Lo stadio Olimpico sarà il ring dove per fortuna Vitalij Klyčko non scenderà, e forse non assisterà all’incontro neanche della tribuna d’onore. La primavera ucraina non somiglia minimamente a quella napoletana, che è un’anteprima della torrida canicola estiva, il che si presta a una di quelle notti nelle quali il sudore deve venir fuori solo per l’impegno e non per il caldo.
Per cause di forza maggiore (artificiali e non naturali) lo scenario sarà la capitale e non la ridente Dnipropetrovs'k, porto fluviale sito in una zona troppo a rischio per le recenti contese tra una Russia che sembra tornata alla prepotenza sovietica e un’Ucraina che non si arrende. La vicinanza del fuoco della guerra aggiunge un’altra punta di mitologia allo scontro di domani sera, che anche per il Dnipro è da dentro o fuori in tutti i sensi, vista l’impossibilità quasi matematica di poter raggiungere la qualificazione Champions attraverso il campionato.

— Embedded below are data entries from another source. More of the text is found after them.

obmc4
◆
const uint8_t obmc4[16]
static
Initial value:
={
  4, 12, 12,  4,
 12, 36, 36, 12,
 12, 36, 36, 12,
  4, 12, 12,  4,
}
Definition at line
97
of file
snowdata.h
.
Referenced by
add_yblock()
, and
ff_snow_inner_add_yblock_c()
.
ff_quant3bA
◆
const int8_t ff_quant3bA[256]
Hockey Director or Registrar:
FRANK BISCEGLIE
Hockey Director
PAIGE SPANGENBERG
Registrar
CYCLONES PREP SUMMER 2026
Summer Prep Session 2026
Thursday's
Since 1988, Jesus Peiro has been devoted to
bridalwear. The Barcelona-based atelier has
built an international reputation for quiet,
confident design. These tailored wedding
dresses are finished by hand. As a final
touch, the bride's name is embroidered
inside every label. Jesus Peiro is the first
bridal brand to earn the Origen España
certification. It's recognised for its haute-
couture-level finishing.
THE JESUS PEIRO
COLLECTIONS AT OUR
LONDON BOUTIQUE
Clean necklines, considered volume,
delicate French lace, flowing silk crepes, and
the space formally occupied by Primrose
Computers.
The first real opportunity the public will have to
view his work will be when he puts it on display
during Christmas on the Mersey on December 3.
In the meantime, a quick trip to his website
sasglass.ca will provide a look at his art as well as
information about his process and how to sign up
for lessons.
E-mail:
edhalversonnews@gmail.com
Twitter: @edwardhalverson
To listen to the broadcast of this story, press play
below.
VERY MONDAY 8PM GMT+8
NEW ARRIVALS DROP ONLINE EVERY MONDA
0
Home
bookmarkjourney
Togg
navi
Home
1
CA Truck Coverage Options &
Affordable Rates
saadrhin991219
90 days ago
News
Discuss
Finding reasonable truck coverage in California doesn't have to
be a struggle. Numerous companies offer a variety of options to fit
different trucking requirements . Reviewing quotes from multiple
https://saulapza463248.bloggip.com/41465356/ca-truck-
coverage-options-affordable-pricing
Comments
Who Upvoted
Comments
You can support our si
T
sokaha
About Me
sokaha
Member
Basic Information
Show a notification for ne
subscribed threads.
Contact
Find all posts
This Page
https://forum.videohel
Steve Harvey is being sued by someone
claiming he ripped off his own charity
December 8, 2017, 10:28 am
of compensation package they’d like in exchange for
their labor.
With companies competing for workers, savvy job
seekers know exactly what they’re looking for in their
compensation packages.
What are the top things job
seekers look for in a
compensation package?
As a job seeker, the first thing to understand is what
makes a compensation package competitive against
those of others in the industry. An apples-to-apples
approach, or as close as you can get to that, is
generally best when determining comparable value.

Le notti europee sono così: attorniate da un’aura magica al confine tra la paura e la risolutezza, anche se non si tratta del trofeo più prestigioso. All’estremo est dell’Europa, dove il sorge cala prima, nel blu scuro di Kiev il Napoli ha il compito di accendere quella luce che attenui la tonalità del cielo per farlo diventare azzurro. E puntare poi a Nord - Ovest, passando la Galizia. Direzione Varsavia.